Exercise: Only the lines below from the one containing "ring mcp: (466, 398)" through the one containing "middle dip: (1124, 684)" belong in the answer, set down exactly, with the pictures left out.

Material provided:

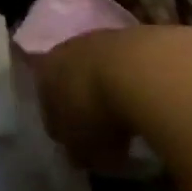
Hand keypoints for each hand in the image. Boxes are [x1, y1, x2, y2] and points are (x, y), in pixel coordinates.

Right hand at [31, 27, 153, 172]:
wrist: (140, 69)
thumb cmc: (96, 112)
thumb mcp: (81, 148)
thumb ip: (76, 152)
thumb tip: (81, 155)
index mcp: (44, 73)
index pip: (47, 106)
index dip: (63, 130)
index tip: (79, 147)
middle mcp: (67, 49)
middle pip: (73, 83)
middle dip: (85, 106)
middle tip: (102, 133)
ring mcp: (100, 38)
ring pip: (99, 71)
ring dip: (110, 93)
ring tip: (129, 120)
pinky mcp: (132, 35)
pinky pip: (126, 67)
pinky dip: (133, 84)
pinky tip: (146, 103)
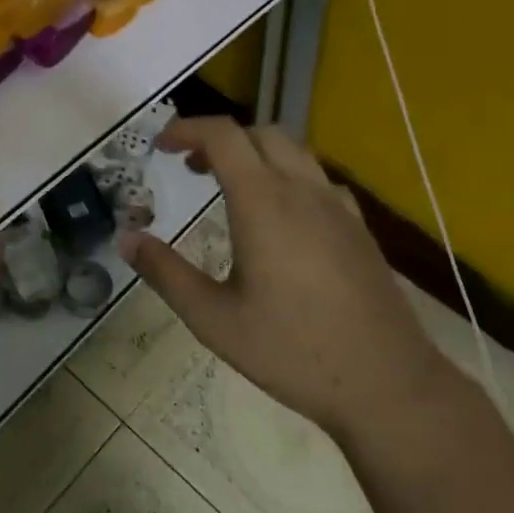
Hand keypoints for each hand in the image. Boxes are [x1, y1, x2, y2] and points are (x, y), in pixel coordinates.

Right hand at [119, 118, 442, 441]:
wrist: (387, 384)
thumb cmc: (292, 351)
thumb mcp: (213, 319)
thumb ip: (165, 273)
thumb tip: (126, 239)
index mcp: (264, 203)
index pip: (223, 136)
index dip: (187, 129)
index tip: (161, 146)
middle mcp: (303, 191)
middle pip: (260, 133)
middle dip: (220, 138)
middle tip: (191, 167)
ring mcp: (338, 208)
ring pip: (294, 152)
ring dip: (256, 153)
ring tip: (230, 186)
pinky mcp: (359, 229)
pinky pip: (318, 180)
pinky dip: (288, 176)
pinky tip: (282, 217)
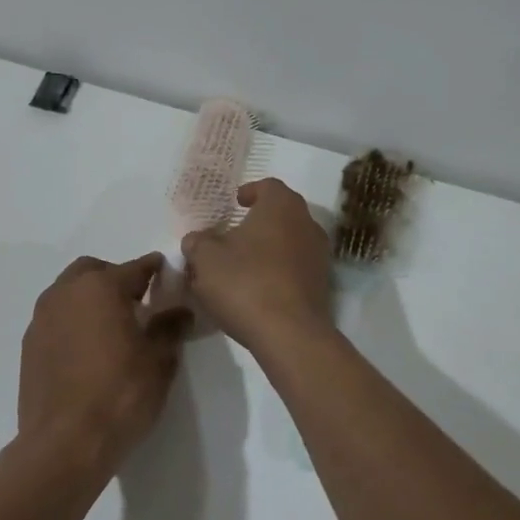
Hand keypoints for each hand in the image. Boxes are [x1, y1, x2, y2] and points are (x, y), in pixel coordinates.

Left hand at [19, 254, 190, 473]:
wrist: (63, 444)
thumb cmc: (119, 395)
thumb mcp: (159, 361)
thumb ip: (170, 328)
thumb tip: (180, 311)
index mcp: (101, 287)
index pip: (136, 267)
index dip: (156, 270)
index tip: (169, 277)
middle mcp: (66, 292)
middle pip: (94, 271)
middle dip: (116, 279)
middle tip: (137, 304)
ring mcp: (42, 318)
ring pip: (69, 292)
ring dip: (90, 299)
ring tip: (111, 328)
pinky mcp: (29, 345)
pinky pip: (56, 318)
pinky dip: (73, 321)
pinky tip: (87, 350)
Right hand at [181, 179, 333, 353]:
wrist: (290, 333)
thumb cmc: (245, 282)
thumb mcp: (206, 259)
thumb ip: (198, 243)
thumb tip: (197, 240)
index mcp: (281, 206)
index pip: (268, 186)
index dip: (250, 191)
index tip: (235, 203)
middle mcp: (307, 223)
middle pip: (282, 213)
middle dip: (258, 222)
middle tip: (233, 235)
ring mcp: (319, 255)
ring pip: (290, 241)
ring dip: (268, 248)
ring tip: (242, 265)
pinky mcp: (322, 285)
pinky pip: (296, 268)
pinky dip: (278, 271)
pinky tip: (258, 289)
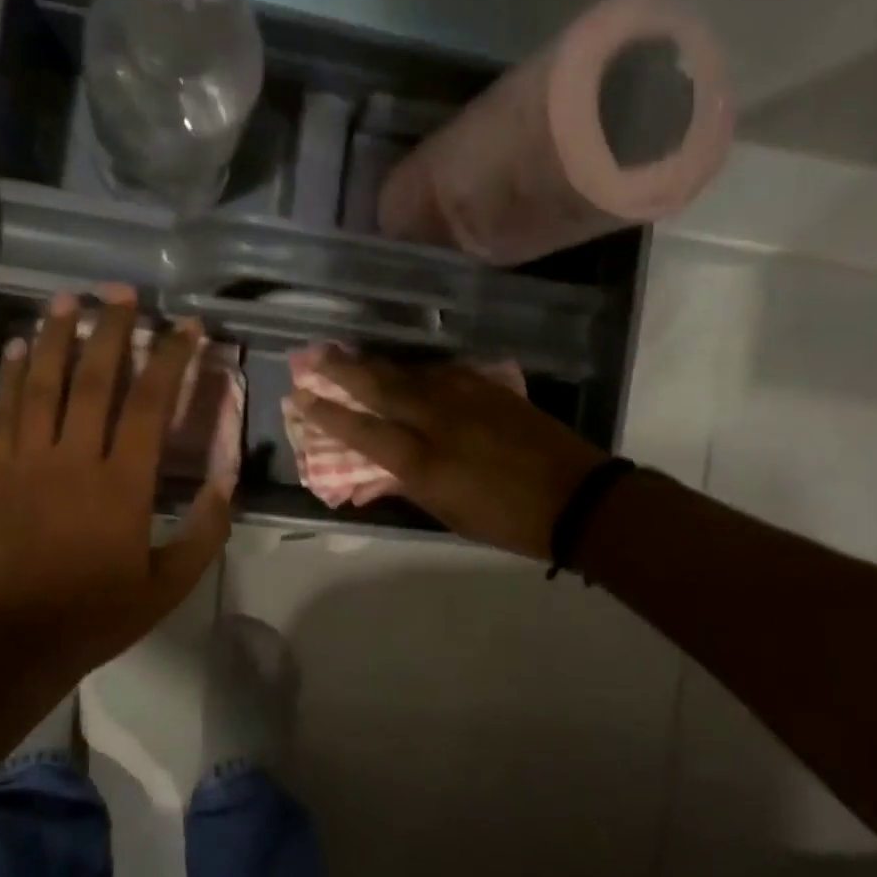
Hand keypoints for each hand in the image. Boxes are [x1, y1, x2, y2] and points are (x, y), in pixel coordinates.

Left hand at [0, 288, 233, 688]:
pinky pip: (2, 411)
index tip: (186, 327)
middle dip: (111, 329)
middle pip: (94, 379)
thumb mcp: (170, 584)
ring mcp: (27, 461)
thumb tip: (229, 482)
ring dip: (57, 337)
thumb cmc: (99, 612)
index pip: (149, 404)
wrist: (15, 640)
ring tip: (69, 299)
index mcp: (122, 484)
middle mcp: (74, 459)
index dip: (170, 359)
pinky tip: (18, 345)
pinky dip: (10, 374)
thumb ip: (205, 531)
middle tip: (123, 291)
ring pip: (43, 384)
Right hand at [292, 350, 606, 559]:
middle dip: (342, 369)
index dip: (327, 414)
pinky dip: (418, 370)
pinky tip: (409, 369)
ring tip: (351, 355)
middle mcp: (437, 420)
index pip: (362, 430)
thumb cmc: (507, 521)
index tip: (300, 397)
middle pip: (380, 386)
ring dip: (377, 364)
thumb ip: (408, 487)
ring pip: (411, 373)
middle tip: (313, 354)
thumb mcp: (448, 514)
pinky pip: (443, 372)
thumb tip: (374, 475)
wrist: (577, 498)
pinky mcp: (490, 388)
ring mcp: (466, 398)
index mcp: (423, 461)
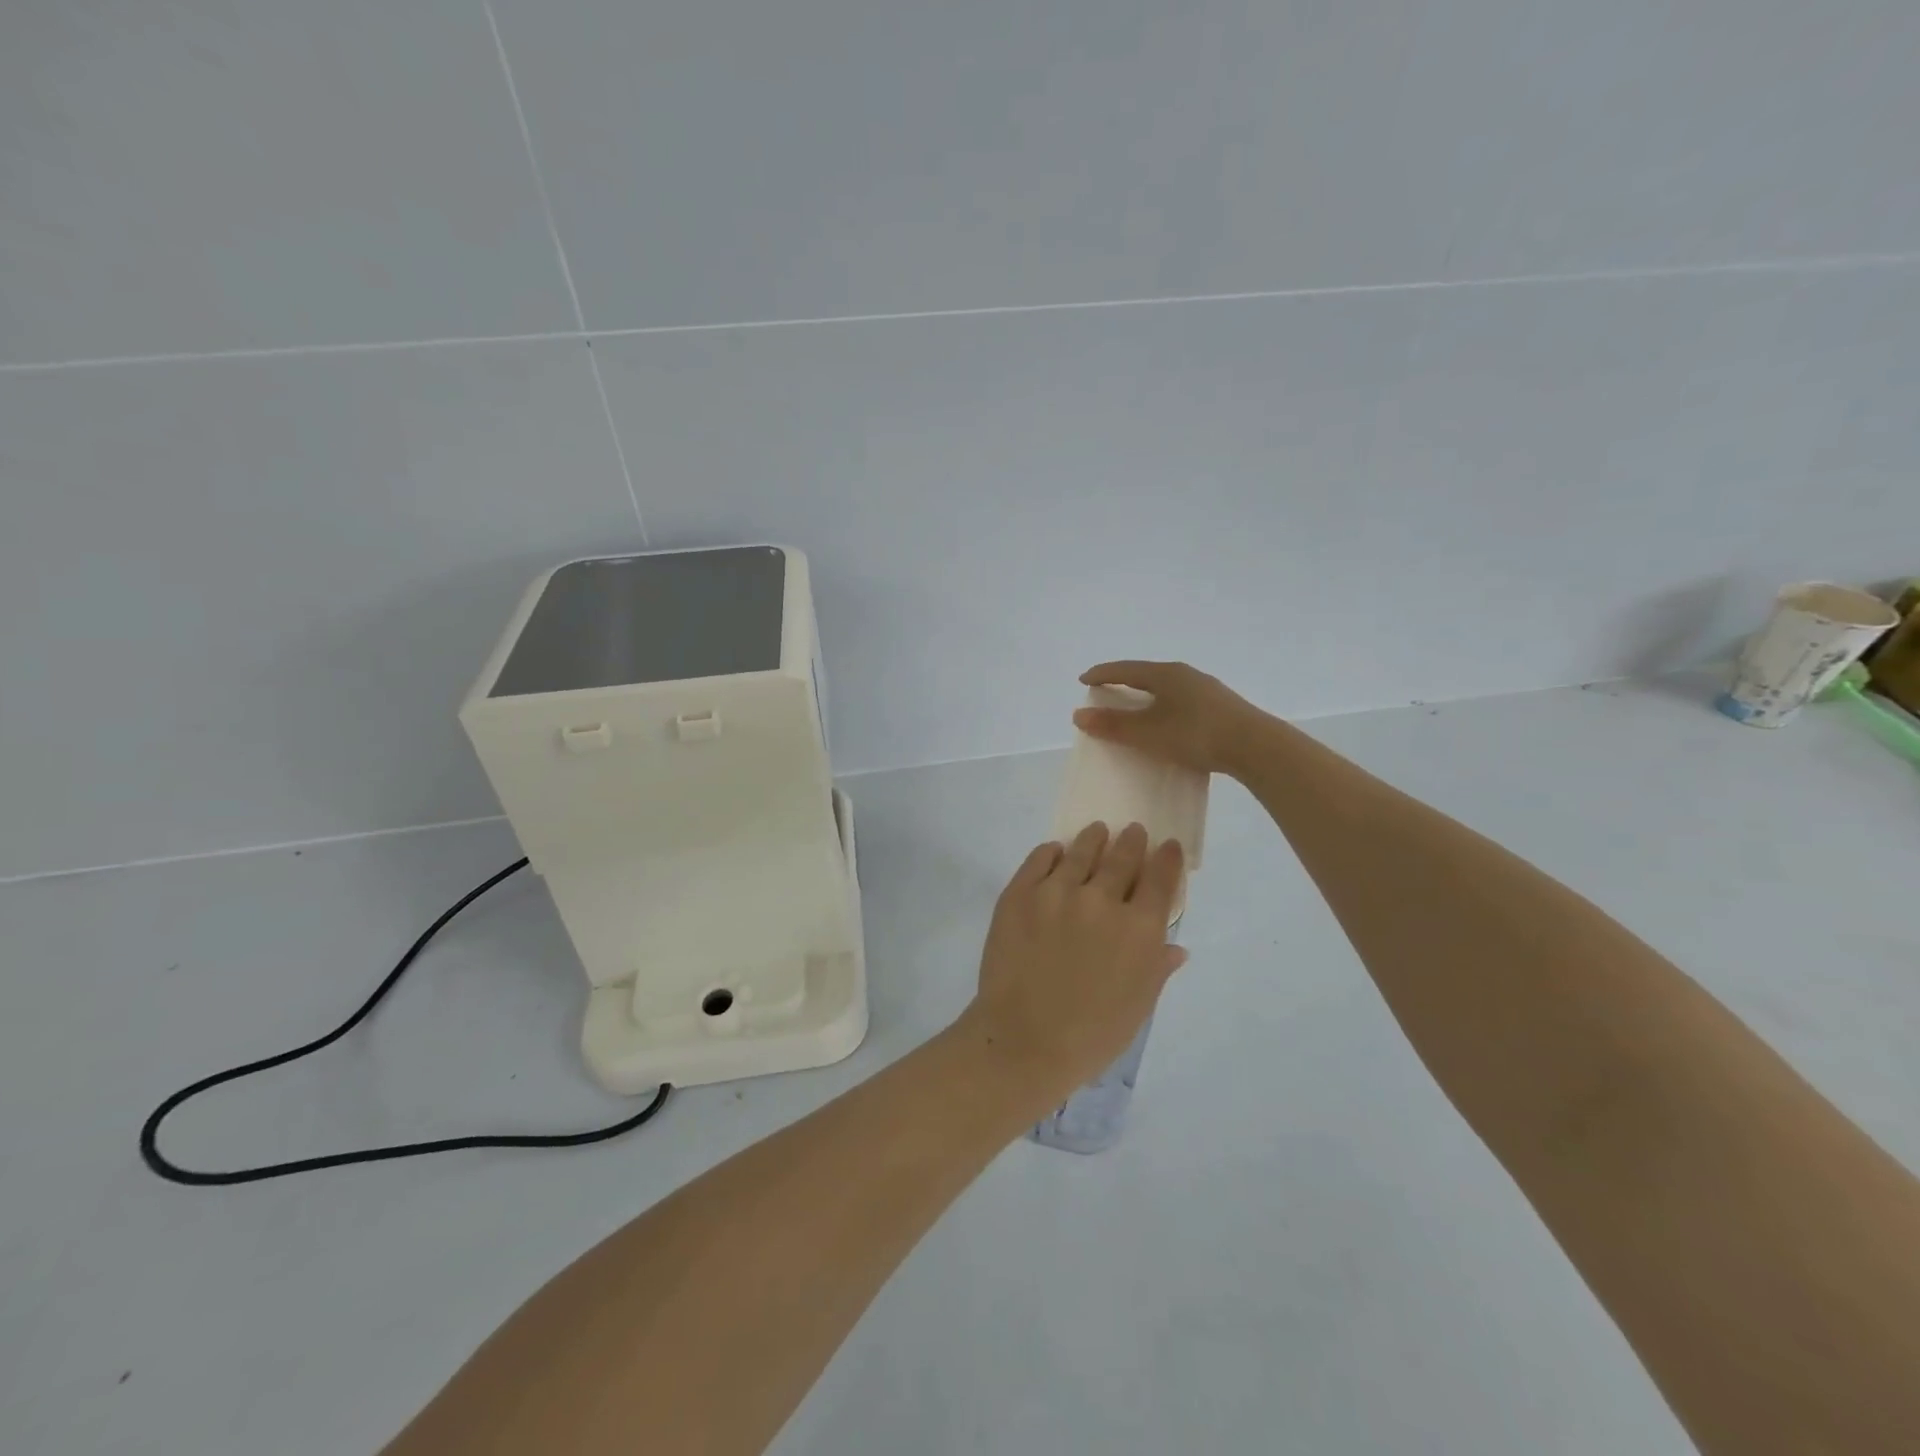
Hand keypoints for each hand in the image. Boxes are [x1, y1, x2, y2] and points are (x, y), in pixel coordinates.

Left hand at [959, 822, 1186, 1100]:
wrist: (1023, 1040)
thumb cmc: (1091, 1035)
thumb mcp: (1138, 1006)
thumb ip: (1157, 968)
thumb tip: (1175, 947)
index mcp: (1139, 929)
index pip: (1160, 879)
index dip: (1167, 858)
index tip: (1167, 846)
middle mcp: (1101, 900)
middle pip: (1122, 858)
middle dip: (1132, 841)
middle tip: (1134, 830)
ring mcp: (1056, 892)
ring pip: (1081, 852)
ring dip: (1093, 839)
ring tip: (1097, 831)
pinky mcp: (1020, 893)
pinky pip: (1039, 859)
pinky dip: (1051, 852)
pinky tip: (1055, 851)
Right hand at [1074, 661, 1269, 776]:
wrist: (1256, 747)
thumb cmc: (1196, 735)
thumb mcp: (1148, 733)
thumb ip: (1114, 725)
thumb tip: (1079, 715)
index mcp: (1166, 674)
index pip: (1125, 669)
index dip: (1102, 674)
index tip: (1084, 680)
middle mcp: (1186, 675)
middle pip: (1146, 675)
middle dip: (1124, 684)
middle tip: (1106, 694)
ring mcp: (1206, 690)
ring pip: (1166, 689)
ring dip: (1146, 698)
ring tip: (1135, 710)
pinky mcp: (1219, 707)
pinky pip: (1181, 701)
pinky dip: (1164, 708)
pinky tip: (1166, 724)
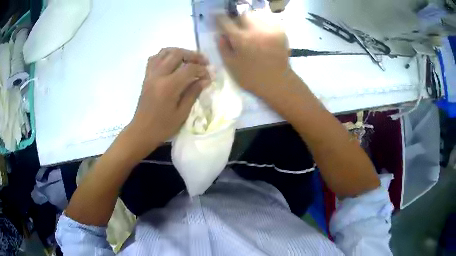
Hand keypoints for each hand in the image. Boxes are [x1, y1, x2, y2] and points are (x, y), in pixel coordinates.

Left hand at [127, 48, 210, 152]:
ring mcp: (150, 74)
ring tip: (189, 58)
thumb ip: (193, 93)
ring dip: (179, 51)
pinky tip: (172, 62)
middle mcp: (158, 75)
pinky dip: (165, 55)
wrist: (142, 131)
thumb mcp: (182, 113)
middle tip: (203, 62)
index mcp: (168, 87)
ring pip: (164, 52)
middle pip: (177, 54)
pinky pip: (154, 58)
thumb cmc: (163, 126)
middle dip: (193, 55)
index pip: (189, 69)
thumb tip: (206, 80)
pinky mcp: (146, 76)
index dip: (202, 69)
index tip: (209, 75)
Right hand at [216, 11, 290, 96]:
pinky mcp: (280, 32)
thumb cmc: (251, 77)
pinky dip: (262, 26)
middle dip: (238, 21)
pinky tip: (262, 36)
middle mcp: (255, 30)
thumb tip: (219, 35)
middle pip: (243, 15)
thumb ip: (223, 48)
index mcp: (241, 39)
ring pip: (256, 17)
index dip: (219, 19)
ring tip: (251, 33)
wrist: (277, 82)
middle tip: (238, 30)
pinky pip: (268, 22)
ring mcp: (269, 30)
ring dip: (250, 22)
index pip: (226, 21)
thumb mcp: (231, 65)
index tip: (219, 21)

Expected answer:
ring mcp: (466, 398)
index mcp: (423, 461)
Hand keypoints for each hand in the image. Boxes are [x1, y1, x2, y2] and points are (x, y), in pixel coordinates.

Left hand at [959, 822, 1186, 1100]:
wrist: (1023, 1040)
thumb cmc: (1091, 1035)
thumb mcp: (1138, 1006)
thumb ip: (1157, 968)
thumb tip: (1175, 947)
index mcp: (1139, 929)
index pip: (1160, 879)
index dip: (1167, 858)
index tip: (1167, 846)
middle mcp: (1101, 900)
middle pip: (1122, 858)
middle dip: (1132, 841)
middle tip: (1134, 830)
ring mcp: (1056, 892)
ring pip: (1081, 852)
ring dip: (1093, 839)
ring tip: (1097, 831)
pinky mcp: (1020, 893)
pinky pip: (1039, 859)
pinky dip: (1051, 852)
pinky tip: (1055, 851)
Right hand at [1074, 661, 1269, 776]:
wrist: (1256, 747)
thumb cmc: (1196, 735)
thumb mcp: (1148, 733)
thumb ip: (1114, 725)
thumb tip: (1079, 715)
index mcp: (1166, 674)
index pip: (1125, 669)
index dip: (1102, 674)
index tip: (1084, 680)
middle mcp: (1186, 675)
middle pip: (1146, 675)
middle dip: (1124, 684)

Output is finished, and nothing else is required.